The spending bill debate isn’t about numbers — it’s about our future
Now that Congress has passed a temporary continuing resolution and debt ceiling increase, the resolution of several major legislative proposals later this year will have a significant impact on America and Americans for many years to come.
While a lot of attention has been focused on the price tag of the bipartisan infrastructure bill (est. $1.2 trillion over 10 years) and the Democrat’s social spending (“human infrastructure”) proposals (est. $3.5+ trillion over 10 years), the real debate concerning these bills should be on what type of America do we want, what can we afford and what steps do we need to take to create a better future.
The bipartisan “traditional” infrastructure bill has already passed the Senate with 69 votes. It represents a temporary increase in discretionary spending designed to address the need to repair and revitalize our deteriorating critical infrastructure. If intelligently designed and effectively implemented, it can help to promote additional economic growth and job creation. Nonetheless, given the current financial position of the federal government, it should be paid for.
The Democrats proposed “human infrastructure” bill would significantly grow the size of the federal government, further increase “mandatory spending,” and increase the number of Americans who are dependent on federal government programs. Despite its budget scoring “cliff” provisions, its new government benefit programs are intended to be permanent.
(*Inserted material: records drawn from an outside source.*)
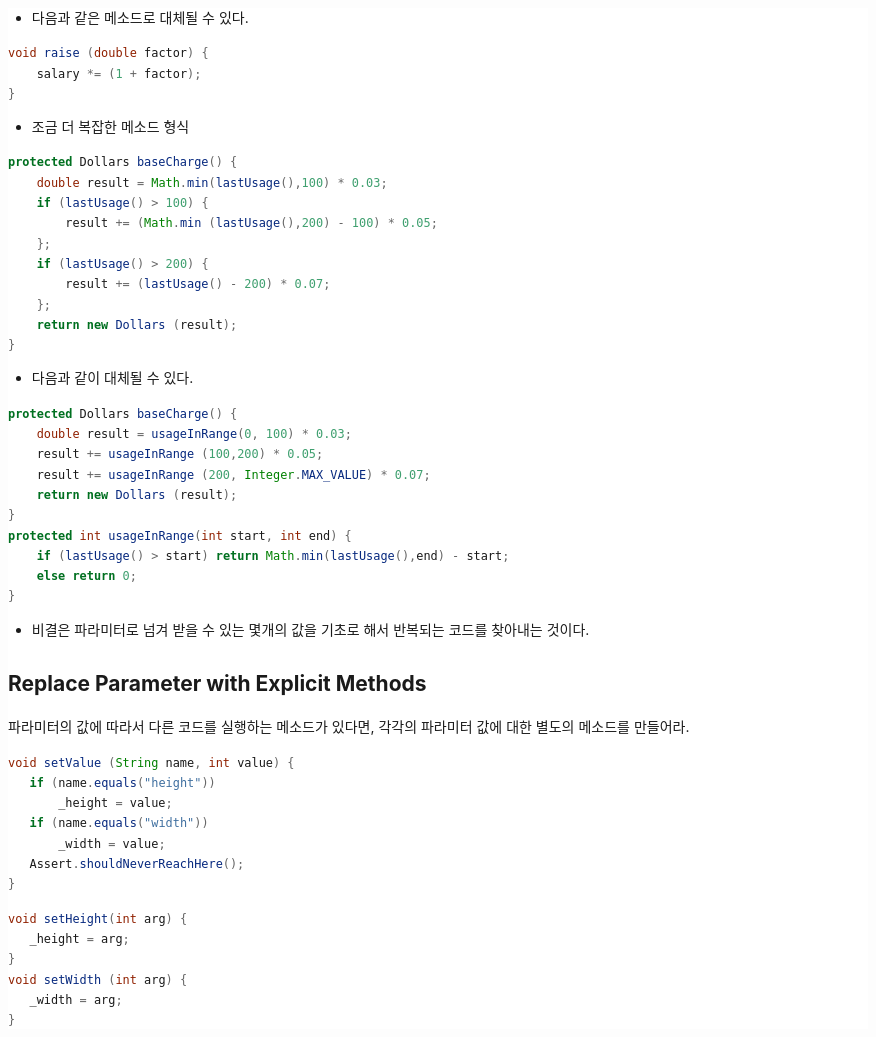 * 다음과 같은 메소드로 대체될 수 있다.
```java
void raise (double factor) {
	salary *= (1 + factor);
}
```

* 조금 더 복잡한 메소드 형식
```java
protected Dollars baseCharge() {
    double result = Math.min(lastUsage(),100) * 0.03;
    if (lastUsage() > 100) {
        result += (Math.min (lastUsage(),200) - 100) * 0.05;
    };
    if (lastUsage() > 200) {
        result += (lastUsage() - 200) * 0.07;
    };
    return new Dollars (result);
}
```

* 다음과 같이 대체될 수 있다.
``` java
protected Dollars baseCharge() {
    double result = usageInRange(0, 100) * 0.03;
    result += usageInRange (100,200) * 0.05;
    result += usageInRange (200, Integer.MAX_VALUE) * 0.07;
    return new Dollars (result);
}
protected int usageInRange(int start, int end) {
    if (lastUsage() > start) return Math.min(lastUsage(),end) - start;
    else return 0;
}
```

* 비결은 파라미터로 넘겨 받을 수 있는 몇개의 값을 기초로 해서 반복되는 코드를 찾아내는 것이다.


## Replace Parameter with Explicit Methods

파라미터의 값에 따라서 다른 코드를 실행하는 메소드가 있다면,
각각의 파라미터 값에 대한 별도의 메소드를 만들어라.

```java
void setValue (String name, int value) {
   if (name.equals("height"))
       _height = value;
   if (name.equals("width"))
       _width = value;
   Assert.shouldNeverReachHere();
}
```
```java
void setHeight(int arg) {
   _height = arg;
}
void setWidth (int arg) {
   _width = arg;
}
```
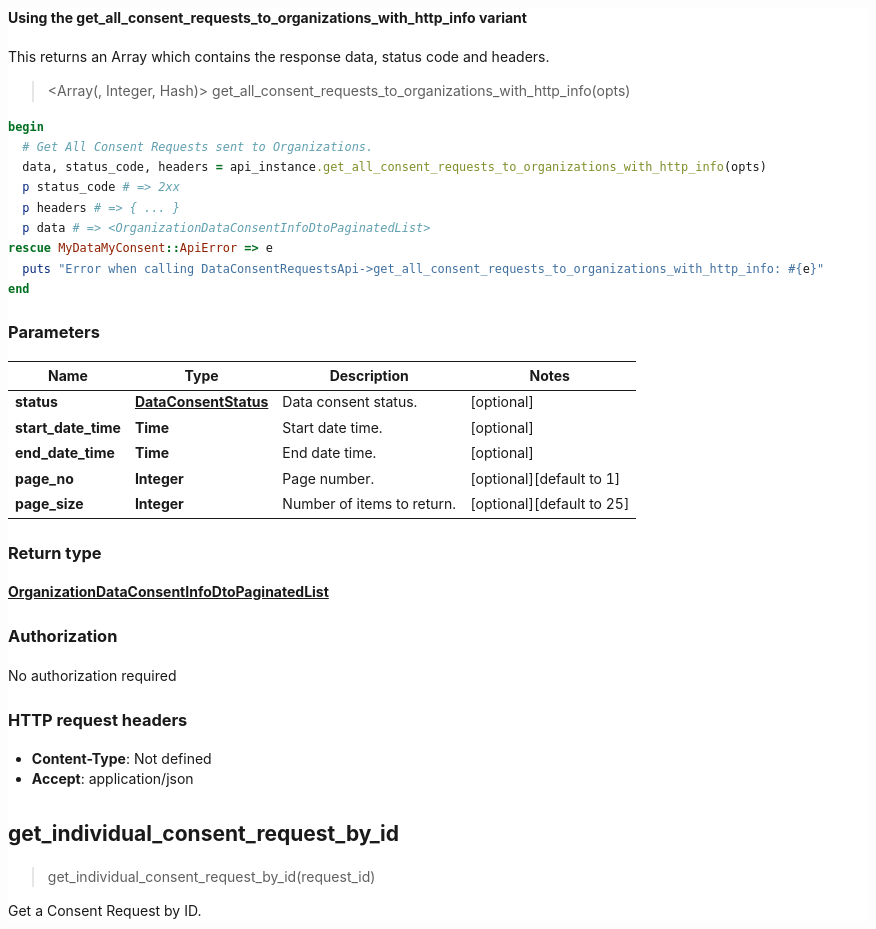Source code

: #### Using the get_all_consent_requests_to_organizations_with_http_info variant

This returns an Array which contains the response data, status code and headers.

> <Array(<OrganizationDataConsentInfoDtoPaginatedList>, Integer, Hash)> get_all_consent_requests_to_organizations_with_http_info(opts)

```ruby
begin
  # Get All Consent Requests sent to Organizations.
  data, status_code, headers = api_instance.get_all_consent_requests_to_organizations_with_http_info(opts)
  p status_code # => 2xx
  p headers # => { ... }
  p data # => <OrganizationDataConsentInfoDtoPaginatedList>
rescue MyDataMyConsent::ApiError => e
  puts "Error when calling DataConsentRequestsApi->get_all_consent_requests_to_organizations_with_http_info: #{e}"
end
```

### Parameters

| Name | Type | Description | Notes |
| ---- | ---- | ----------- | ----- |
| **status** | [**DataConsentStatus**](.md) | Data consent status. | [optional] |
| **start_date_time** | **Time** | Start date time. | [optional] |
| **end_date_time** | **Time** | End date time. | [optional] |
| **page_no** | **Integer** | Page number. | [optional][default to 1] |
| **page_size** | **Integer** | Number of items to return. | [optional][default to 25] |

### Return type

[**OrganizationDataConsentInfoDtoPaginatedList**](OrganizationDataConsentInfoDtoPaginatedList.md)

### Authorization

No authorization required

### HTTP request headers

- **Content-Type**: Not defined
- **Accept**: application/json


## get_individual_consent_request_by_id

> <DataConsentDetailsDto> get_individual_consent_request_by_id(request_id)

Get a Consent Request by ID.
Its proposed dramatic expansion of “entitlement” programs does not target the benefits to the poor and near-poor, does not include a work-related requirement, and would cover illegal immigrants. More importantly, it would move our country further away from many of our nation’s founding principles that helped to make us great. Principles like a limited but effective federal government, individual liberty and opportunity, personal responsibility and accountability, rule of law, fiscal responsibility and inter-generational equity and stewardship.
If enacted into law, the “human infrastructure” legislation would likely result in slower economic growth, higher inflation and more illegal immigration over time. These three factors are already a problem and we must not make them worse.
The Democrats assert they will “pay for” this dramatic expansion of government, but that is not the right fiscal goal.
According to the U.S. Government’s Fiscal 2020 consolidated financial statements, the federal government was in a $104 trillion financial hole as of Sept. 30, 2020. This number represents the total federal liabilities and the present value of unfunded social insurance promises for the next 75 years, as of that date, and the hole is growing at a faster rate than expected recurring economic growth. Therefore, given this fact and our high and growing debt/GDP levels, paying for additional expansions of government is an inappropriate and unacceptable goal. We need to take actions to reduce the percentage of mandatory spending in the budget, make sure that we address our huge unfunded promises associated with Social Security, Medicare and other current federal programs, and take needed steps to start climbing out of our growing financial sinkhole.
Common sense says that we should take steps to ensure the financial integrity and sustainability of current federal programs before expanding current programs or creating new ones. This is especially important since COVID-19 accelerated the year of expected exhaustion for the Medicare Hospital Insurance Trust Fund and the combined Social Security Trust Fund to 2026 and 2034, respectively. These dates are likely to accelerate further due to slower economic growth and higher inflation.
And what about the debt ceiling? Unfortunately, it is ineffective and has become a political posturing facilitator rather than a fiscal re-examination motivator. It needs to be repealed and replaced with a mechanism that forces a re-prioritization and restructuring of current federal tax and spending policies to achieve a specified fiscal objective (e.g., debt to GDP ratio) by a date certain. In the interim, it should not be suspended but should be raised to the level needed to cover CBO’s latest projected deficits under current law until February 2023.
In order to put our finances in order, we need a new statutory and trans-partisan Fiscal Sustainability Commission to prepare the way and set the table for tough choices. This commission would actively engage the American people and make a range of recommendations to reduce public debt to GDP ratio to a reasonable and sustainable level by a stated year and stabilize it thereafter. The commission’s design and operations should learn the lessons from the prior “Simpson-Bowles Commission” and be guaranteed a vote in Congress. It should also recommend one or more alternatives to the current failed debt ceiling. The creation of such a commission should be authorized this year either as part of either the next debt ceiling legislation or the budget reconciliation process.
America is a great nation, but we face many challenges that threaten our collective future. How the above issues are addressed by Congress and the president later this year will have a major impact on whether our collective future will be better than our past.
Hon. David M. Walker is a Defense Business Board member. He served as U.S. comptroller general from 1998-2008.